1.  Afzali raises a number of additional issues on appeal. However, because we determine that a limited remand is necessary, we do not address those issues at this time.

2.  Under NRS 6.110, the selection of the grand jury begins when the clerk of the court solicits 500 qualified persons at random and mails a questionnaire to those selected. The names of the first 100 persons who return the completed questionnaire to the clerk are submitted to the district court judges for that judicial district. NRS 6.110(1). The district court judges then select one name from the list until 50 persons have been selected, at which time the clerk issues a venire. NRS 6.110(2). Finally, the presiding district court judge selects 17 persons at random from the 50–person group to serve as the grand jury. NRS 6.110(3).
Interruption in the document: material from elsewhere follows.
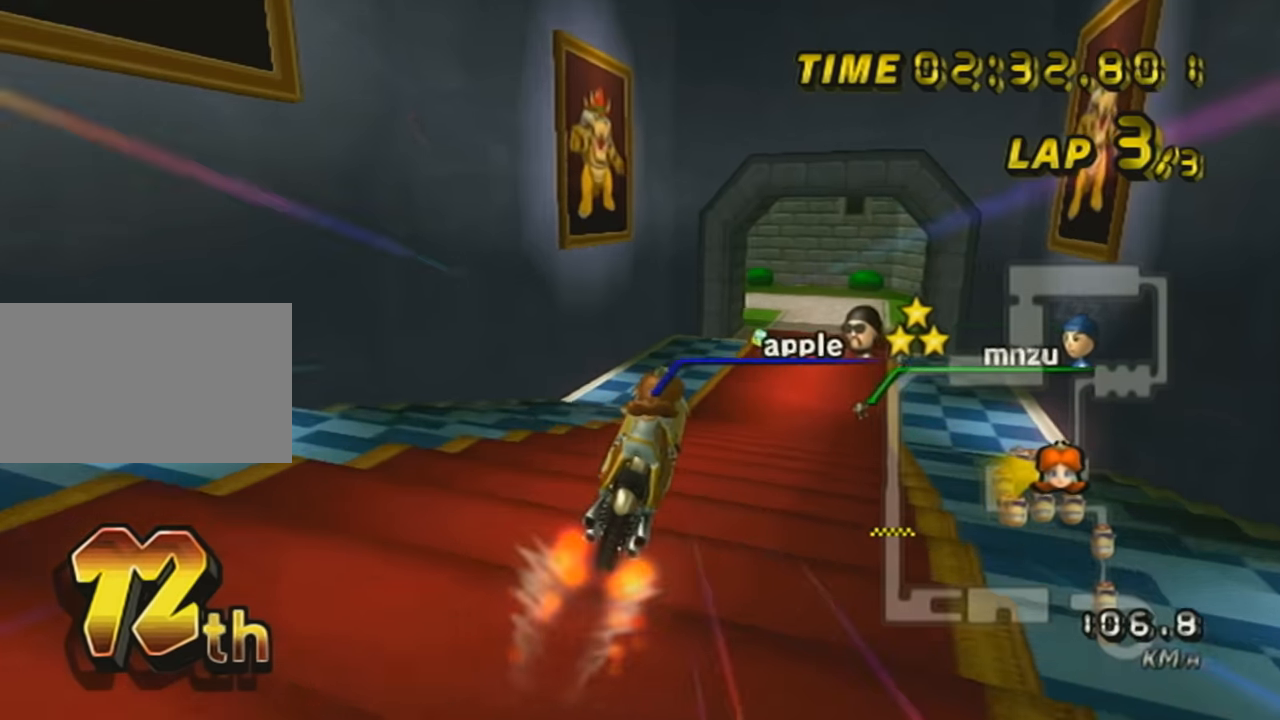
{"buttons": ["A"], "left_stick": "up", "events": [[150, "left_stick", "up"]]}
3.  In November 2007, during the time Afzali was attempting to obtain the information on the grand jury, he also filed a petition for writ of habeas corpus. He argued that the district court's grand jury selection process violated his constitutional and statutory rights because the destruction of records concerning proposed grand jurors prevented him from obtaining the evidence necessary to support any challenge to the racial composition of the grand jury. The State filed a return, arguing that it was not part of the grand jury selection process and it thus could not address that process. In December 2008, prior to the filing of this appeal, the district court denied the petition.

4.  For example, contact information may be available through payroll records pertaining to grand jurors who served, see NRS 6 .150 (grand juror fees), or from the transcripts of the grand jury proceedings. Thus, if the racial composition of those jurors is not otherwise known, the district court may need to contact the grand jurors in order to obtain the necessary information.